A Turma, seguindo voto do relator, ministro Luis Felipe Salomão, entendeu que a filha – maior de idade, em perfeita saúde física e mental e com formação superior – deveria ter buscado o seu imediato ingresso no mercado de trabalho, não mais subsistindo para seu pai a obrigação de lhe prover alimentos.

Pensão reduzida

Em fevereiro de 2010, o pai ajuizou ação de exoneração de alimentos. Alegou que estava sendo obrigado pela Justiça a pagar pensão de 15 salários mínimos a sua filha maior de idade e formada em direito.

O juízo de primeira instância julgou procedente o pedido. A filha apelou da sentença.

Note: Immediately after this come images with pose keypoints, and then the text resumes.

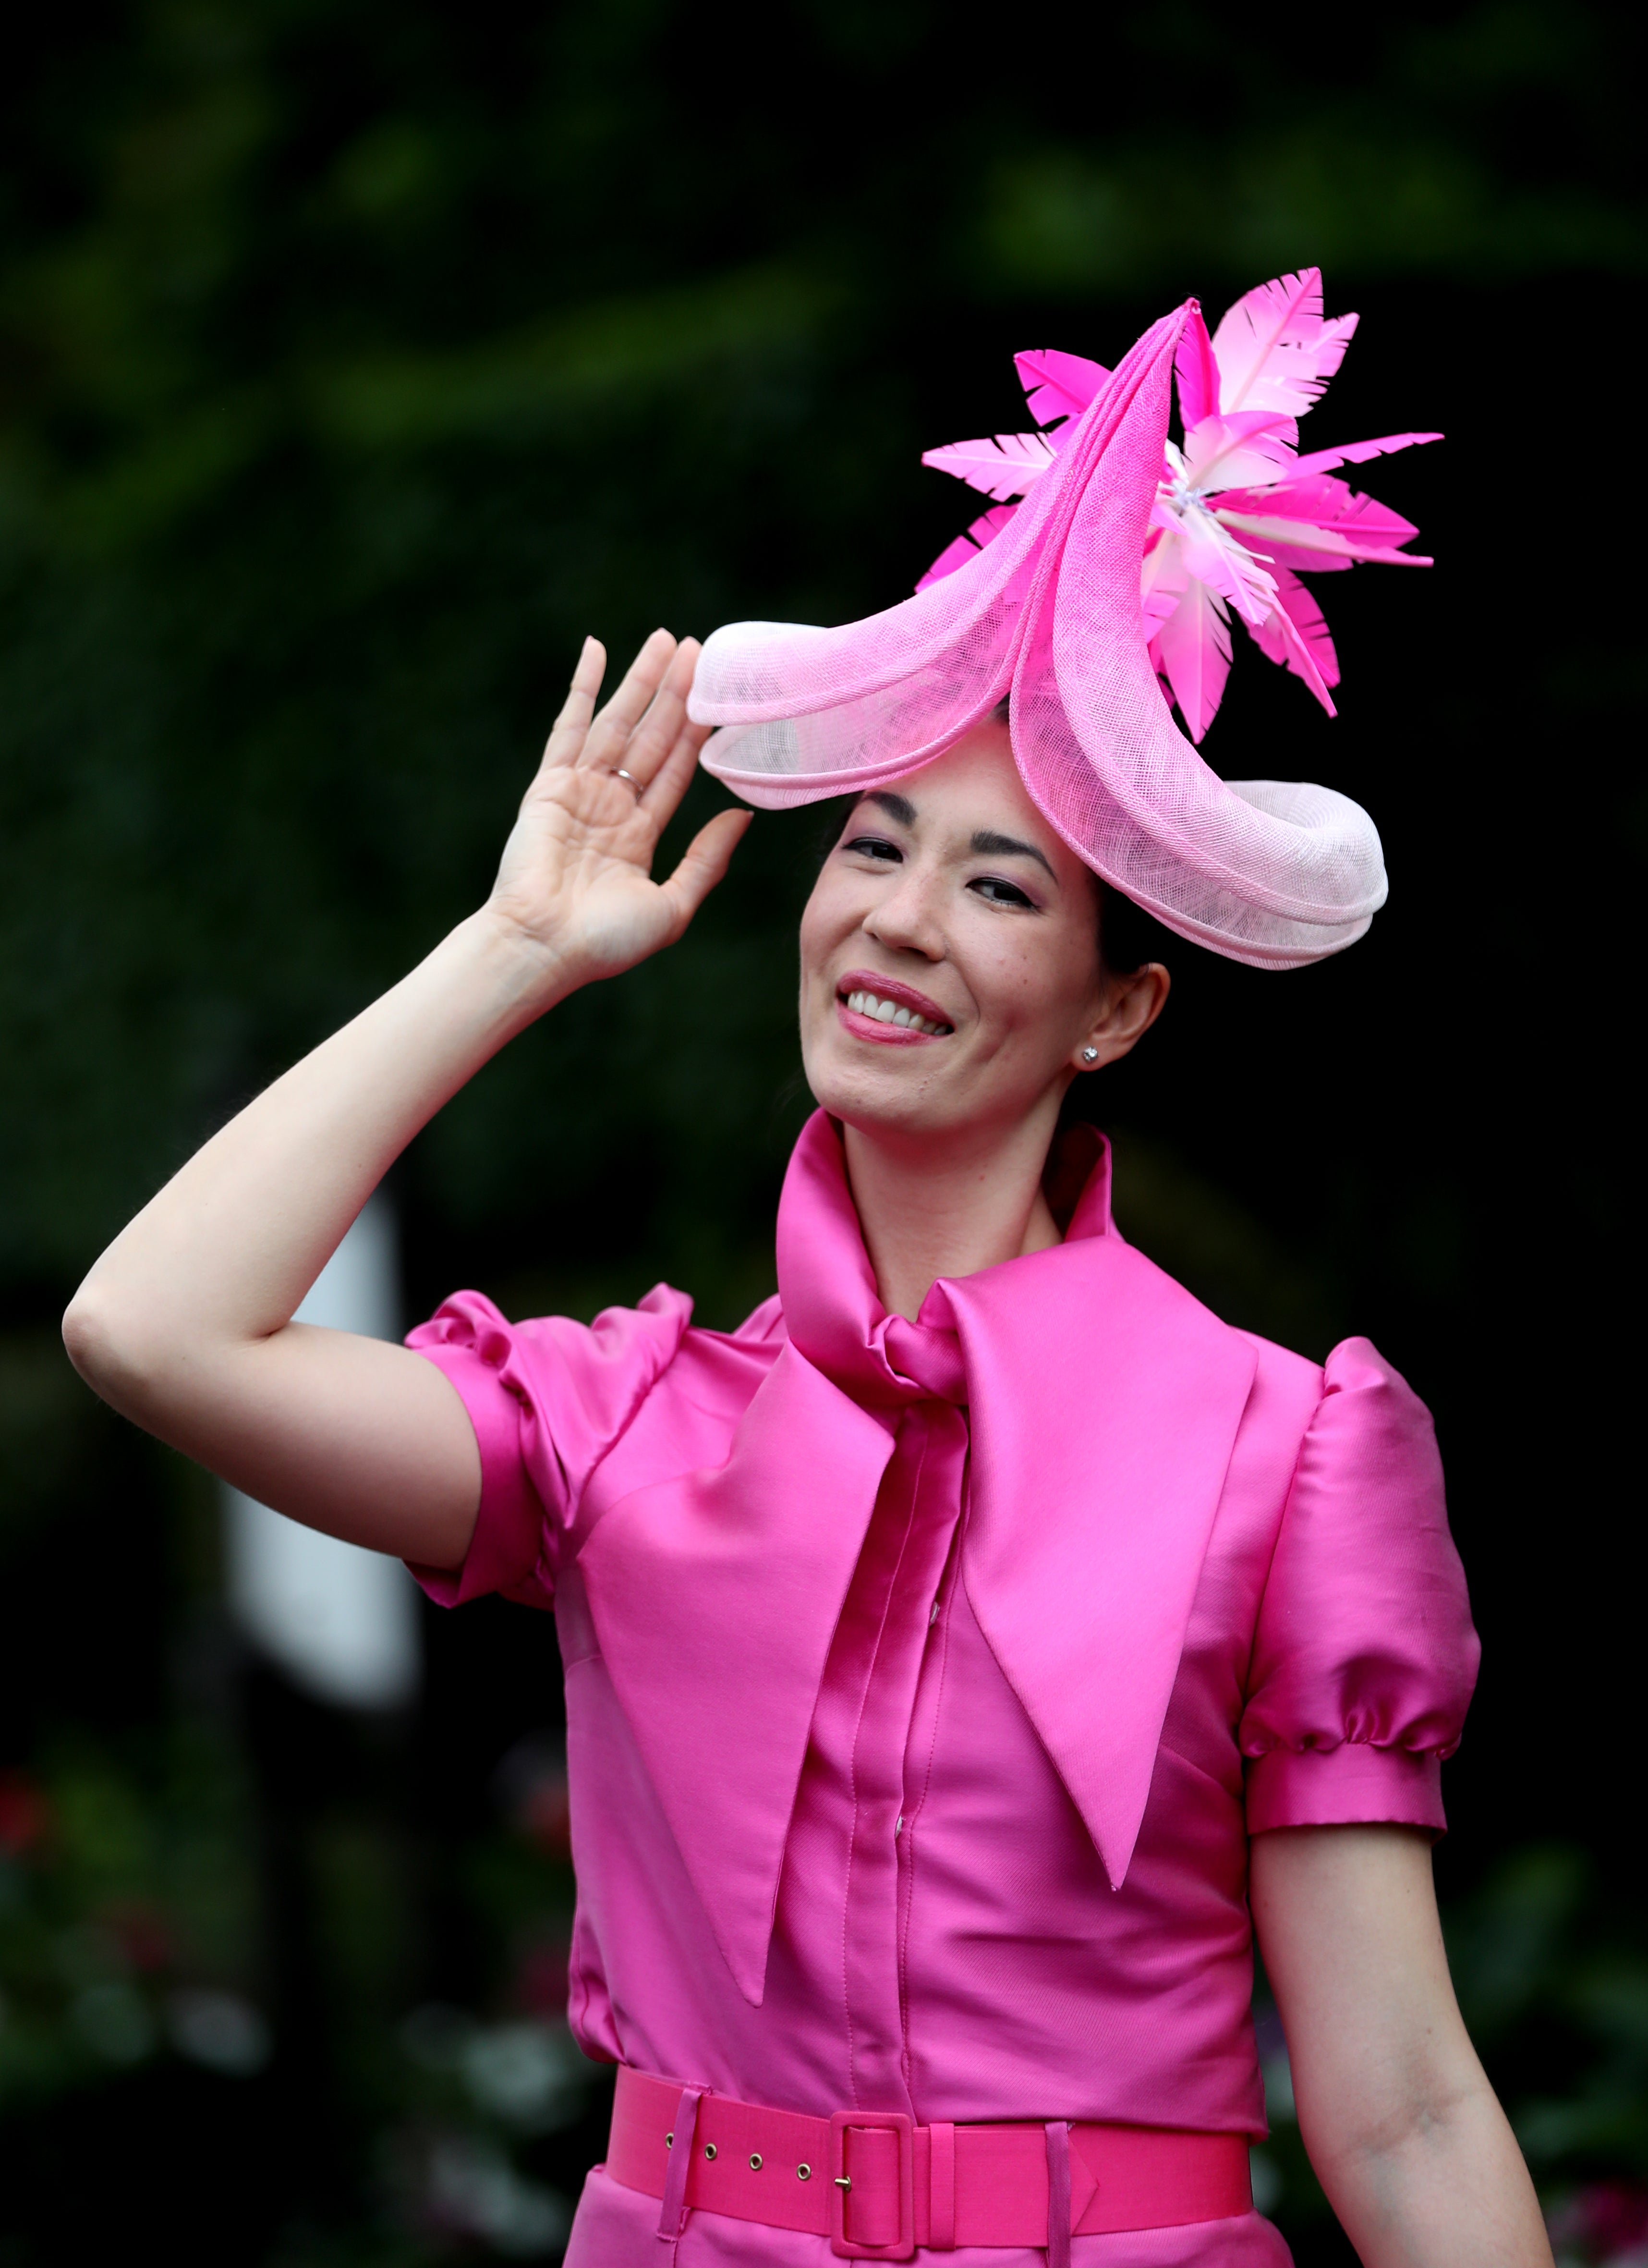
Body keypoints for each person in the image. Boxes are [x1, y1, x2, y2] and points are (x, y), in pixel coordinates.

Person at [63, 299, 1551, 2268]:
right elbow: (151, 1327)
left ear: (1116, 1007)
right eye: (871, 844)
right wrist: (511, 950)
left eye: (1002, 884)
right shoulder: (613, 1424)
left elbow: (1410, 2099)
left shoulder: (1281, 1452)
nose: (900, 918)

O Tribunal de Justiça proveu parcialmente o recurso para manter a pensão no valor de dez salários mínimos.

Sacrifício 
Inconformado, o pai recorreu ao STJ sustentando que sempre cumpriu a obrigação alimentar, porém sua situação financeira não mais permite o pagamento sem sacrifício do sustento próprio e de seus outros filhos.

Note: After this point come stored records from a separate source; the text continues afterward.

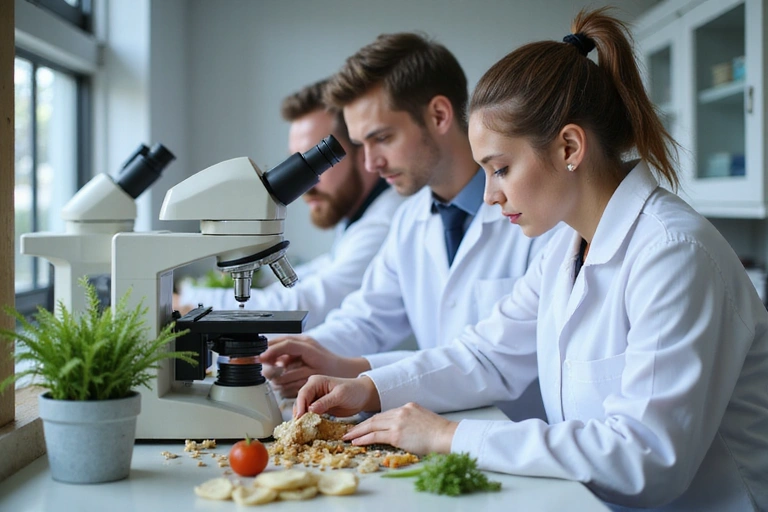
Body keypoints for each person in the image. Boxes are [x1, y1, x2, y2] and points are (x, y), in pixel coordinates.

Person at [292, 9, 768, 511]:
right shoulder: (566, 247)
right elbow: (486, 355)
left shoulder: (673, 254)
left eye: (500, 169)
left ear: (568, 146)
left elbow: (646, 459)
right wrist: (367, 388)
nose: (492, 196)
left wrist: (449, 435)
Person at [260, 32, 558, 408]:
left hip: (521, 438)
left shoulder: (538, 213)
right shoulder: (410, 221)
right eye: (361, 144)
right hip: (443, 430)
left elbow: (490, 357)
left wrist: (357, 373)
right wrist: (309, 352)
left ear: (438, 115)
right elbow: (368, 317)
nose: (370, 163)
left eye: (381, 137)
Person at [175, 79, 404, 330]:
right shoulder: (358, 220)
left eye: (314, 163)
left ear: (362, 154)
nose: (304, 185)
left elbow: (304, 304)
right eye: (296, 164)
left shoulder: (386, 222)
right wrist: (190, 294)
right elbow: (316, 274)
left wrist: (187, 302)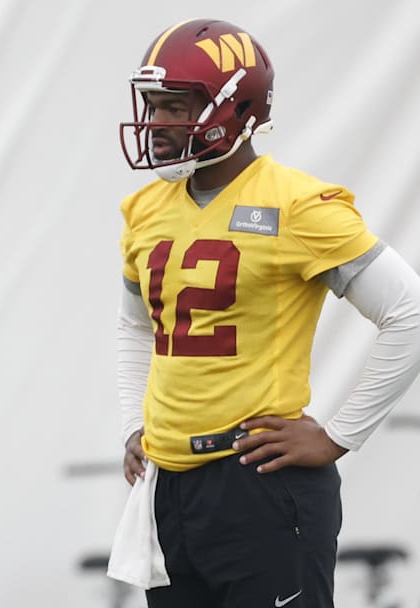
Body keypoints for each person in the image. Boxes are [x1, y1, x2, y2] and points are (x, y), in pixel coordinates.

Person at [111, 18, 420, 607]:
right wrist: (134, 422)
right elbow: (135, 326)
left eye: (175, 107)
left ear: (237, 109)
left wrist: (336, 437)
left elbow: (410, 313)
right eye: (154, 106)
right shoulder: (145, 208)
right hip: (168, 487)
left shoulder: (299, 205)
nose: (157, 125)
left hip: (258, 484)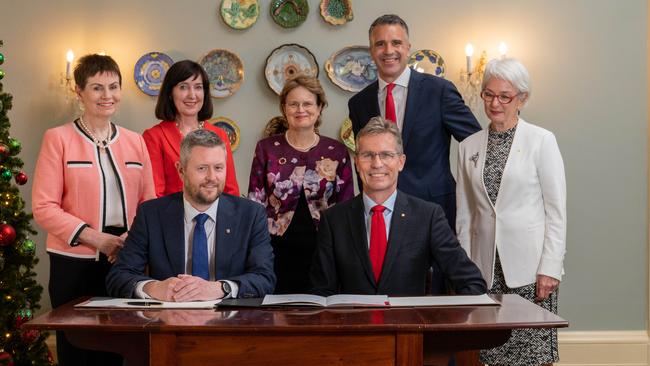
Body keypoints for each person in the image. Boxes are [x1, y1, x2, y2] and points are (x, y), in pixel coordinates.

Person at [32, 54, 155, 366]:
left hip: (125, 257)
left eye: (113, 87)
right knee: (78, 348)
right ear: (79, 92)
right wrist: (98, 240)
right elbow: (44, 207)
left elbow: (149, 204)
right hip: (74, 260)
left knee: (121, 347)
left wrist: (127, 241)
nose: (107, 95)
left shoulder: (135, 141)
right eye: (97, 88)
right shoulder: (58, 139)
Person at [348, 14, 481, 294]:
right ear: (371, 50)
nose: (389, 50)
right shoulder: (359, 102)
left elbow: (476, 145)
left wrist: (473, 202)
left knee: (436, 296)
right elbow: (367, 160)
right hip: (382, 213)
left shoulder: (439, 91)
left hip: (434, 211)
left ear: (408, 47)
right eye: (380, 44)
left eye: (396, 42)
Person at [456, 58, 566, 366]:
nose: (495, 103)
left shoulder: (541, 141)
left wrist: (551, 267)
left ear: (522, 98)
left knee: (532, 355)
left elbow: (556, 211)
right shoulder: (467, 146)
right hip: (484, 269)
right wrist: (464, 270)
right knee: (488, 354)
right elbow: (465, 216)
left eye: (505, 96)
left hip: (531, 270)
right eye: (488, 94)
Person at [310, 117, 486, 297]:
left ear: (401, 162)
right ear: (356, 162)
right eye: (367, 155)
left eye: (386, 155)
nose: (377, 163)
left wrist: (440, 322)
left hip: (411, 324)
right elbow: (321, 292)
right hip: (354, 324)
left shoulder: (428, 216)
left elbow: (472, 283)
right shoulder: (333, 220)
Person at [107, 129, 275, 300]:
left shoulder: (251, 214)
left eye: (218, 168)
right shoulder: (150, 214)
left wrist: (220, 288)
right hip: (169, 320)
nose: (212, 177)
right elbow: (119, 277)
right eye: (202, 168)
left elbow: (265, 278)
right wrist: (153, 287)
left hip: (229, 321)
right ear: (181, 170)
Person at [248, 75, 353, 293]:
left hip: (324, 248)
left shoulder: (336, 151)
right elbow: (255, 202)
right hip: (275, 248)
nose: (300, 110)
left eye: (307, 103)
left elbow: (346, 206)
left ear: (320, 107)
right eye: (293, 104)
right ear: (284, 108)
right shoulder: (266, 148)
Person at [143, 60, 239, 198]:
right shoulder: (154, 137)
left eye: (198, 87)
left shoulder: (220, 135)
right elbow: (155, 196)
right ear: (170, 93)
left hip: (216, 218)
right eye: (183, 87)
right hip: (171, 217)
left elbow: (231, 192)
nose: (192, 95)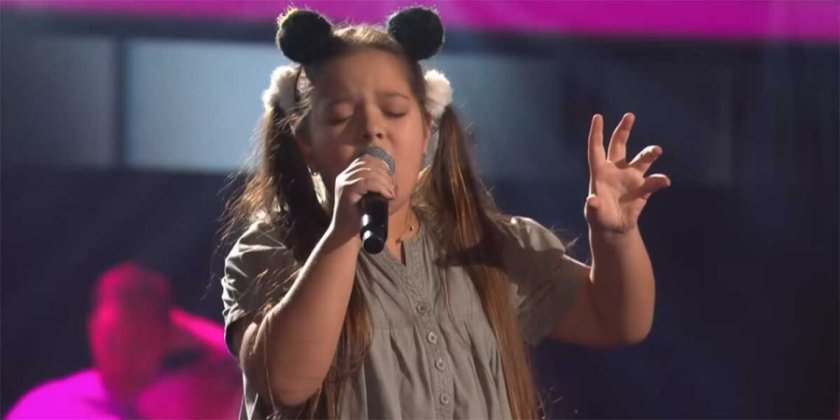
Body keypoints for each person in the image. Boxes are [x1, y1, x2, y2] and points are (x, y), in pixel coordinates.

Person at [221, 6, 671, 419]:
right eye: (341, 117)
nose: (372, 128)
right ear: (307, 144)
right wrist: (342, 234)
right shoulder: (270, 250)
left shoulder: (484, 245)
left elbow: (617, 319)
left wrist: (616, 237)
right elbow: (285, 381)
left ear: (426, 132)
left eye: (394, 111)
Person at [8, 262, 242, 419]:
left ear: (167, 338)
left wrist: (190, 326)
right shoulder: (50, 406)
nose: (122, 359)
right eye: (112, 342)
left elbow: (256, 370)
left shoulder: (180, 400)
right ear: (92, 330)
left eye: (137, 345)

Alegou que sua filha, naquele momento, já estava formada havia mais de dois anos e deveria prover seu próprio sustento. Contudo, o tribunal estadual manteve a pensão alimentícia no valor de dez salários mínimos.

Segundo ele, em nenhum momento a filha demonstrou que ainda necessitava da pensão, tendo a decisão do tribunal presumido essa necessidade. Porém, com a maioridade civil, essa presunção não seria mais possível.

Por fim, argumentou que a pensão não pode nem deve se eternizar, já que não é mais uma obrigação alimentar absoluta e compulsória.

Estudo em tempo integral 
A filha, por sua vez, afirmou que a maioridade não extingue totalmente a obrigação alimentar e que não houve alteração do binômio possibilidade-necessidade, pois necessita dos alimentos para manter-se dignamente. Além disso, alegou que o pai tem amplas condições de arcar com a pensão.

Argumentou que a exoneração requer prova plena da impossibilidade do alimentante em fornecer alimentos e de sua desnecessidade para a manutenção do alimentando.

Disse que, embora tenha atingido a maioridade e concluído curso superior, não possui emprego e permanece estudando, já que frequenta curso de pós-graduação em processo civil.

Por fim, afirmou que utiliza seu tempo integralmente para seu aperfeiçoamento profissional e necessita, mais do que nunca, que seu pai continue a pagar a pensão alimentícia.

Solidariedade 
Ao analisar a questão, o ministro Luis Felipe Salomão destacou que os alimentos decorrem da solidariedade que deve haver entre os membros da família ou parentes, visando a garantir a subsistência do alimentando. Para isso, deve ser observada sua necessidade e a possibilidade do alimentante.

“Com efeito, durante a menoridade, quando os filhos estão sujeitos ao poder familiar – na verdade, conjunto de deveres dos pais, inclusive o de sustento –, há presunção de dependência dos filhos, que subsiste caso o alimentando, por ocasião da extinção do poder familiar, esteja frequentando regularmente curso superior ou técnico, todavia passa a ter fundamento na relação de parentesco, nos moldes do artigo 1.694 e seguintes do Código Civil”, acrescentou o relator.

O ministro citou ainda precedentes do STJ que seguem o mesmo entendimento do seu voto. Em um deles, ficou consignado que “os filhos civilmente capazes e graduados podem e devem gerir suas próprias vidas, inclusive buscando meios de manter sua própria subsistência e limitando seus sonhos – aí incluídos a pós-graduação ou qualquer outro aperfeiçoamento técnico-educacional – à própria capacidade financeira”.

A exoneração de alimentos determinada pela Quarta Turma terá efeitos a partir da publicação do acórdão.